The show follows Detective Alma who is sent back to Perdar Theendar, an Indigenous community she left as a child, to investigate a suspicious car accident. It explores culture, community, the very human pursuit of identity and the realities of living in two worlds, something Rarriwuy thinks all First Nations peoples can resonate with. 

image RARRIWUY HICK AND CO-STAR LUKE ARNOLD. PHOTO BY BRADLEY PATRICK. 

“I think you’ll always find with Aboriginal and Torres Strait Islander people, this is our daily lives,” she shares. “We’ve got to live between two worlds and then there are whole other layers. The Northern Territory is a very different pace and culturally different to Sydney, let’s say. And I’ve been living between the two worlds my whole life. I’ve had a lot of challenges with that. A lot of people would say, ‘You’re so lucky, you’ve got the best of two worlds.’ But it was really challenging. It’s not easy at all. I think you find a way to live through it and live with it. But you’ll always face these challenges because our values and our laws are very different.”
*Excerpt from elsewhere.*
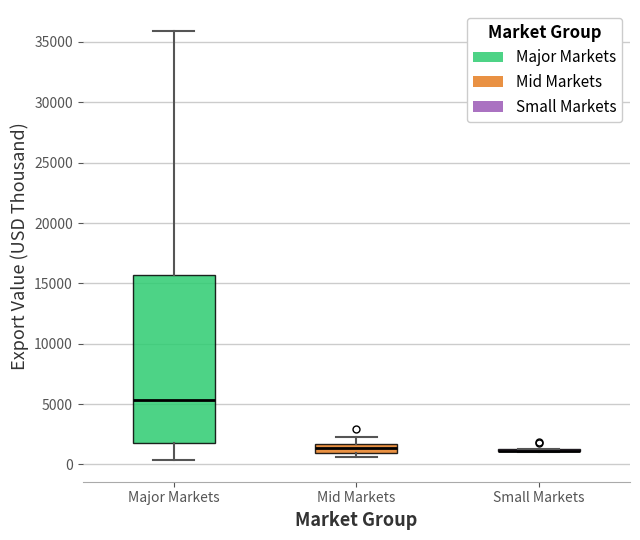

Comparing the boxes themselves (not the whiskers), which one is the tallest?

Major Markets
At the beating heart of the series is a deep belief in the power of storytelling to honour both culture and Country. “It doesn’t matter where you come from; images, painting, film, music, acting, you tell that story and people can really feel that,” Rarriwuy says. “People invest and trust that character and really want to go on that journey with you. I mean, just look at the Indigenous content that has been made over the last, let’s say, 10 years. That has changed the way, I think, all Australians embrace this beautiful, oldest-living culture that we have, right here in Australia.”


True Colours premieres Monday 4 July at 8.30pm on SBS and NITV.